1999 was the year the U.S. crossed the threshold whereafter the majority now had internet access and pornography has become fairly ubiquitous since then and has indeed become the understood default sex education of today's youth. The social consequences have ranged from mundane to quite serious. In the mundane category, girls and women today achieve orgasm less often in the course of heterosexual intimacy and are more often subjected to obviously porn-inspired practices like involuntary strangulation, so the quality of their sex lives has generally deteriorated. Also, today's younger generations are having actual sex less often, mainly because relationships are being formed less often; those being the main context in which sex takes place. Realities like these make a joke of the notion that pornography is "sex-positive" or healthy.

Pornographic portrayals (invariably by heterosexual women), I might add, are also the main form of media representation that lesbians have had, and it's just a reality that this leads people to think of lesbians in particular, more so than other girls and women, as a kind of fetish and not so much as multi-dimensional human beings who ought to be treated as such.

On the more serious side, industry advocates used to proclaim to me that porn also makes rape less common for the same sorts of reasons that it makes sex in general less common. One rarely sees this argument anymore, have you noticed? You know why that is? Because rape has, in fact, generally become more common here in the U.S., and in much of the world for that matter, over the last decade as pornography consumption has reached new heights. The circumstantial correlations used to make this argument in the past no longer exist today.

None of this though really lies at the heart and soul of why I hate pornography, and indeed the sex industry in general.

When I was a kid, the most controversial feminist in America was a woman named Andrea Dworkin.

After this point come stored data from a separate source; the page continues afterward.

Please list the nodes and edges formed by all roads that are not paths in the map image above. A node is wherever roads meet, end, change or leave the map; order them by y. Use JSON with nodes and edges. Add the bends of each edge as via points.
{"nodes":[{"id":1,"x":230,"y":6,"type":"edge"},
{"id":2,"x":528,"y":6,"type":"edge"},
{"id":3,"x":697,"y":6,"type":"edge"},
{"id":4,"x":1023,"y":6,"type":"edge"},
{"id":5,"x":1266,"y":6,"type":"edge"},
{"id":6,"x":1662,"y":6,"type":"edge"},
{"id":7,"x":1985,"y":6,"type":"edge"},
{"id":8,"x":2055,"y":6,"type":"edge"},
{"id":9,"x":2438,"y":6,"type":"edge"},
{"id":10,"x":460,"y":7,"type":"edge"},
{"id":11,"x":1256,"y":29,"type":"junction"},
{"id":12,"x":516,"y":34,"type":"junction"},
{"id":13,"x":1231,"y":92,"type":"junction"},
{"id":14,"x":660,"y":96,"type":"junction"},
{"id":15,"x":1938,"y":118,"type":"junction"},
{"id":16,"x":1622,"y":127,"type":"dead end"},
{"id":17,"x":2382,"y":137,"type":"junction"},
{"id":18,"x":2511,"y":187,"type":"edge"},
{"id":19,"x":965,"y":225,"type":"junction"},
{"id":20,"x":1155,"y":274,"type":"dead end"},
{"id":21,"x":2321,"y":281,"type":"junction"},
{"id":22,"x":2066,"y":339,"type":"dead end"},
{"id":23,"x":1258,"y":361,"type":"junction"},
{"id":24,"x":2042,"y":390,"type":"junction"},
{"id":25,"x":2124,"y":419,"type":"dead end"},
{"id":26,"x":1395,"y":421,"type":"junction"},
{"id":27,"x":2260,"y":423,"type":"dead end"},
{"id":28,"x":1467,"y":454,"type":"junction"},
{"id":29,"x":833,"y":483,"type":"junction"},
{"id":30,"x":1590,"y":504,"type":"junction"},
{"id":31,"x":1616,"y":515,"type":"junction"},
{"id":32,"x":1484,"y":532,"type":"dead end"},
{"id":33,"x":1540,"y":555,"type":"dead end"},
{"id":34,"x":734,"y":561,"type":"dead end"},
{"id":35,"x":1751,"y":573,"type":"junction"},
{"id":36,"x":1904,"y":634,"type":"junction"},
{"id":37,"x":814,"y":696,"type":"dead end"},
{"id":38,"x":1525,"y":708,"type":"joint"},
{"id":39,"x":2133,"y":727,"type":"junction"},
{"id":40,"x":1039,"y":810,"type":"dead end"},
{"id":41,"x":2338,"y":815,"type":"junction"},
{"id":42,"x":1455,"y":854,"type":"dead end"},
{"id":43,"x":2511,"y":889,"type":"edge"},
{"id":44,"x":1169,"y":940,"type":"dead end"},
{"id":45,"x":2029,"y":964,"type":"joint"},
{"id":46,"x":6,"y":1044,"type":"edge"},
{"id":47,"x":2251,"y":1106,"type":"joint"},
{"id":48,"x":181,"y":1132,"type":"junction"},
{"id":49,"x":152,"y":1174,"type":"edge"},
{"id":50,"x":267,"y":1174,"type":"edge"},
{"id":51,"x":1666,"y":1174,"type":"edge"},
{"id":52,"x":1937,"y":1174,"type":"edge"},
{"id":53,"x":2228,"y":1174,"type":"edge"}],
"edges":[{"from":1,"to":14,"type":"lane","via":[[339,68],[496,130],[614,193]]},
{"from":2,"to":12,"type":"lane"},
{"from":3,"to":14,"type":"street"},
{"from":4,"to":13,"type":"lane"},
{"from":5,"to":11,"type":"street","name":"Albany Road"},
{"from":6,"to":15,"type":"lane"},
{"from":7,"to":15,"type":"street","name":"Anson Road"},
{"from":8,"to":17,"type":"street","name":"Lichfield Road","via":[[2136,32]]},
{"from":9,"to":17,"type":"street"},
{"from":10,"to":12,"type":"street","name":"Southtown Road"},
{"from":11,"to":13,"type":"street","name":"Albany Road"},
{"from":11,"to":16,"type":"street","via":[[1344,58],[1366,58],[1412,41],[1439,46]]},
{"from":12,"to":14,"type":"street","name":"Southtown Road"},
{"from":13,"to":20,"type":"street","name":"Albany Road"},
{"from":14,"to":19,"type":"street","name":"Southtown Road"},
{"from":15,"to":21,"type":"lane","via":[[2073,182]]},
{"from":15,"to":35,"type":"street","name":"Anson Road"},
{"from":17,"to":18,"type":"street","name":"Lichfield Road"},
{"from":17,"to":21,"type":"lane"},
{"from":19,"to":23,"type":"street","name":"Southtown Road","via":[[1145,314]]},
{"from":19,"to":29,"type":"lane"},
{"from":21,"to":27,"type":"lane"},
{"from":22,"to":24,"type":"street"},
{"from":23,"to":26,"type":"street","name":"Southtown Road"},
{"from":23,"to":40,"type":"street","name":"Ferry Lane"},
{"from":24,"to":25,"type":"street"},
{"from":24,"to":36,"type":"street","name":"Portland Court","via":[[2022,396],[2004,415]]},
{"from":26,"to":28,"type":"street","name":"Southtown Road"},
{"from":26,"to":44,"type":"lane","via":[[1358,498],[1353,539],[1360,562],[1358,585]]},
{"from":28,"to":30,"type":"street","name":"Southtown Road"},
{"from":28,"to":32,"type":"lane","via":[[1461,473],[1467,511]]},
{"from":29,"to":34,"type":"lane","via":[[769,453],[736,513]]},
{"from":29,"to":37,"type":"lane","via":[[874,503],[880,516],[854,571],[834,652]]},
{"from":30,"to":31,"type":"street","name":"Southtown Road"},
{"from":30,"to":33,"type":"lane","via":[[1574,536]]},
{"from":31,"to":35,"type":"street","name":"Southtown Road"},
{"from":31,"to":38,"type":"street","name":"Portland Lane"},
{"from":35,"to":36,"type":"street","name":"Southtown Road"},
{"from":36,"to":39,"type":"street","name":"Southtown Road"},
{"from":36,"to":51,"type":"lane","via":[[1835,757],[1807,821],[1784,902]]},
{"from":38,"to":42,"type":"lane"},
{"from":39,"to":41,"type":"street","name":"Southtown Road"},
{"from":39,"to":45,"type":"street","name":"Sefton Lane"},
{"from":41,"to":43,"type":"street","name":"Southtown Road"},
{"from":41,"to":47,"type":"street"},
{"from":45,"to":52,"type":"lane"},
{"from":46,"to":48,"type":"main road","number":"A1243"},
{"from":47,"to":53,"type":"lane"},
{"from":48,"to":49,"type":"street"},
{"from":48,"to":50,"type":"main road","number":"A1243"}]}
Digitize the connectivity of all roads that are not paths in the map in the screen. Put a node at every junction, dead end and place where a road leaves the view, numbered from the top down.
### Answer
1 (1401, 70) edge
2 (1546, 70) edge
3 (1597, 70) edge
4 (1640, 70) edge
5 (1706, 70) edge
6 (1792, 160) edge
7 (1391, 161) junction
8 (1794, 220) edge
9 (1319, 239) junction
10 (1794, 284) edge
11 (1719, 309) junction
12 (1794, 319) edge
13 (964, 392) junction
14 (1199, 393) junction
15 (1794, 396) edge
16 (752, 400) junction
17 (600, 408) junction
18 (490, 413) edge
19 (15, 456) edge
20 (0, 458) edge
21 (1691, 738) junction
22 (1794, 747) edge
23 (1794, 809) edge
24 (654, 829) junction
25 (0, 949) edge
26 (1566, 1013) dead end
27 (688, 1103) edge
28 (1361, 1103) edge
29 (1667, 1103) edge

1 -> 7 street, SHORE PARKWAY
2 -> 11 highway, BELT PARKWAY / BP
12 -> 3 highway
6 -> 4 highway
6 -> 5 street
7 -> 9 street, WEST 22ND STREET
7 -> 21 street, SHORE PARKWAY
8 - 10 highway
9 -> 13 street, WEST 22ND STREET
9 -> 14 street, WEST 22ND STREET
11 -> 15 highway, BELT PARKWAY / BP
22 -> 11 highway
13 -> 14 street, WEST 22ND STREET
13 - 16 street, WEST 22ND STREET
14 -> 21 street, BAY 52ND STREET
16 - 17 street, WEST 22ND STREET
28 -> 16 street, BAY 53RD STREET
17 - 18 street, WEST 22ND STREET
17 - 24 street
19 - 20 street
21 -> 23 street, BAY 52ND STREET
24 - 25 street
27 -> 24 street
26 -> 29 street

She passed away in 2005. In the riot grrl scene I was part of, we were divided over her work. What made her so controversial was her anti-pornogrpahy activism. Namely, she advocated for the enactment of a civil ordinance that would allow women who claimed damages from pornography to sue the producers and distributors thereof in court for compensation. (Talk about puritanical tyranny!) I was recently watching a (supportive) film about her activism that was originally released in 1991 for the occasion of its 30th anniversary anew. (Yeah, I do stuff like that.) What struck me the most about it on my new viewing was that it has scarcely aged a day. Some semantics have changed in the interim, but the core arguments you'll hear about porn not only stand the test of time, but are actually more pertinent today, if anything. The crux of her argument wasn't simply that porn causes rape, but that rape and battery are leading causes of pornography; that the sex industry could hardly exist in a world without relatively female-specific PTSD. And you hear from survivors at length. The vast majority of women in pornography were sexually abused and/or battered as children. Thus when we normalize porn, what are we really normalizing? That is the most important issue here as far as I'm concerned and the main, underlying reason why I've got nothing good to say about this business.